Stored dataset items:
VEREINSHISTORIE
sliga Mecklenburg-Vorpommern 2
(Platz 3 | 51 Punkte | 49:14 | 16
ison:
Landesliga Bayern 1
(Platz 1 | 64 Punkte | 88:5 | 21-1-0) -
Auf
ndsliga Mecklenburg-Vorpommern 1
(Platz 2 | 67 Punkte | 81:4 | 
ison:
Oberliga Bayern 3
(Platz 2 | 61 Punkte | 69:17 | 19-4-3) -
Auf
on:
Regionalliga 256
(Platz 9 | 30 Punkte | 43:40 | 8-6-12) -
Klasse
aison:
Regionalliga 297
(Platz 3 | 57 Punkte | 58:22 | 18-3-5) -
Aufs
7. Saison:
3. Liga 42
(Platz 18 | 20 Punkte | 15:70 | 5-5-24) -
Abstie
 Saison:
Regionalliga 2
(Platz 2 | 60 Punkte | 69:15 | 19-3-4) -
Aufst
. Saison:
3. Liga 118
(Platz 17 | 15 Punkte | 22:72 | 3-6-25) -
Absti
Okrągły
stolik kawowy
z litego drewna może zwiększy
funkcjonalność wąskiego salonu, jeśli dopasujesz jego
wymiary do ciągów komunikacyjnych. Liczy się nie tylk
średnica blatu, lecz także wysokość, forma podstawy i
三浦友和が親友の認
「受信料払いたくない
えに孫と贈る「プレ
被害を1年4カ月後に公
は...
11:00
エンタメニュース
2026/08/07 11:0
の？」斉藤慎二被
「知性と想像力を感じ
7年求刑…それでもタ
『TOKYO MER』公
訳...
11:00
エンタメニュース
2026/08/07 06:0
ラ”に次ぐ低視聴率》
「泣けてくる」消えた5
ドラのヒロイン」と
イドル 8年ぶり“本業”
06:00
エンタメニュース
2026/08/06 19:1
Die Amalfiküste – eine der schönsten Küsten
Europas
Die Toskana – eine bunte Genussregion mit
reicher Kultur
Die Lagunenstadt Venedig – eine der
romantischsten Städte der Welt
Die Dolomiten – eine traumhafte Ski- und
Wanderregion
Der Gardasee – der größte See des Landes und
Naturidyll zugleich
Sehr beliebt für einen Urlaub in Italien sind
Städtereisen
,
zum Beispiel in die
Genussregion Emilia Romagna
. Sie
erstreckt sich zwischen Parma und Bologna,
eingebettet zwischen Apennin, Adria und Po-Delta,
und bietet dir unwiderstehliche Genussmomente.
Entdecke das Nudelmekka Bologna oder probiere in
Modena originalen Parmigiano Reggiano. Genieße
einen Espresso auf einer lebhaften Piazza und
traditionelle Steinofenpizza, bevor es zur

Task brief
For each line in the data, set it down again exactly.

Problem solution
VEREINSHISTORIE
sliga Mecklenburg-Vorpommern 2
(Platz 3 | 51 Punkte | 49:14 | 16
ison:
Landesliga Bayern 1
(Platz 1 | 64 Punkte | 88:5 | 21-1-0) -
Auf
ndsliga Mecklenburg-Vorpommern 1
(Platz 2 | 67 Punkte | 81:4 | 
ison:
Oberliga Bayern 3
(Platz 2 | 61 Punkte | 69:17 | 19-4-3) -
Auf
on:
Regionalliga 256
(Platz 9 | 30 Punkte | 43:40 | 8-6-12) -
Klasse
aison:
Regionalliga 297
(Platz 3 | 57 Punkte | 58:22 | 18-3-5) -
Aufs
7. Saison:
3. Liga 42
(Platz 18 | 20 Punkte | 15:70 | 5-5-24) -
Abstie
 Saison:
Regionalliga 2
(Platz 2 | 60 Punkte | 69:15 | 19-3-4) -
Aufst
. Saison:
3. Liga 118
(Platz 17 | 15 Punkte | 22:72 | 3-6-25) -
Absti
Okrągły
stolik kawowy
z litego drewna może zwiększy
funkcjonalność wąskiego salonu, jeśli dopasujesz jego
wymiary do ciągów komunikacyjnych. Liczy się nie tylk
średnica blatu, lecz także wysokość, forma podstawy i
三浦友和が親友の認
「受信料払いたくない
えに孫と贈る「プレ
被害を1年4カ月後に公
は...
11:00
エンタメニュース
2026/08/07 11:0
の？」斉藤慎二被
「知性と想像力を感じ
7年求刑…それでもタ
『TOKYO MER』公
訳...
11:00
エンタメニュース
2026/08/07 06:0
ラ”に次ぐ低視聴率》
「泣けてくる」消えた5
ドラのヒロイン」と
イドル 8年ぶり“本業”
06:00
エンタメニュース
2026/08/06 19:1
Die Amalfiküste – eine der schönsten Küsten
Europas
Die Toskana – eine bunte Genussregion mit
reicher Kultur
Die Lagunenstadt Venedig – eine der
romantischsten Städte der Welt
Die Dolomiten – eine traumhafte Ski- und
Wanderregion
Der Gardasee – der größte See des Landes und
Naturidyll zugleich
Sehr beliebt für einen Urlaub in Italien sind
Städtereisen
,
zum Beispiel in die
Genussregion Emilia Romagna
. Sie
erstreckt sich zwischen Parma und Bologna,
eingebettet zwischen Apennin, Adria und Po-Delta,
und bietet dir unwiderstehliche Genussmomente.
Entdecke das Nudelmekka Bologna oder probiere in
Modena originalen Parmigiano Reggiano. Genieße
einen Espresso auf einer lebhaften Piazza und
traditionelle Steinofenpizza, bevor es zur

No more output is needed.